(Provided material)

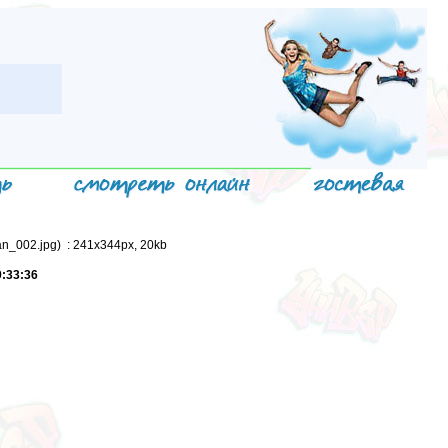
an_002.jpg) : 241x344px, 20kb
9:33:36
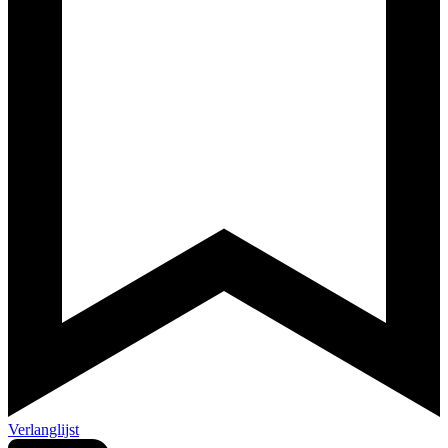
Verlanglijst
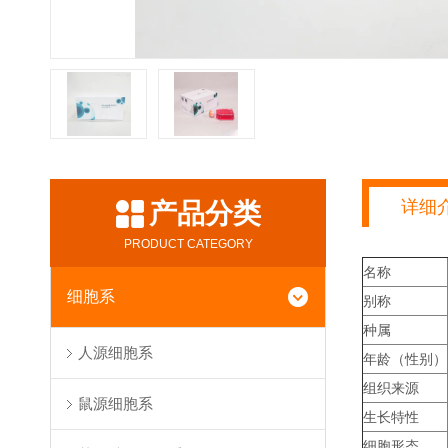
详细
产品分类
PRODUCT CATEGORY
名称
细胞系
别称
种属
人源细胞系
年龄（性别）
组织来源
鼠源细胞系
生长特性
细胞形态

(What you need to do)
Return every line of text from the data above word for word, keeping the original order and line breaks. Leave the pictures out of your answer.

(Written solution)
an_002.jpg) : 241x344px, 20kb
9:33:36
Verlanglijst
详细
产品分类
PRODUCT CATEGORY
名称
细胞系
别称
种属
人源细胞系
年龄（性别）
组织来源
鼠源细胞系
生长特性
细胞形态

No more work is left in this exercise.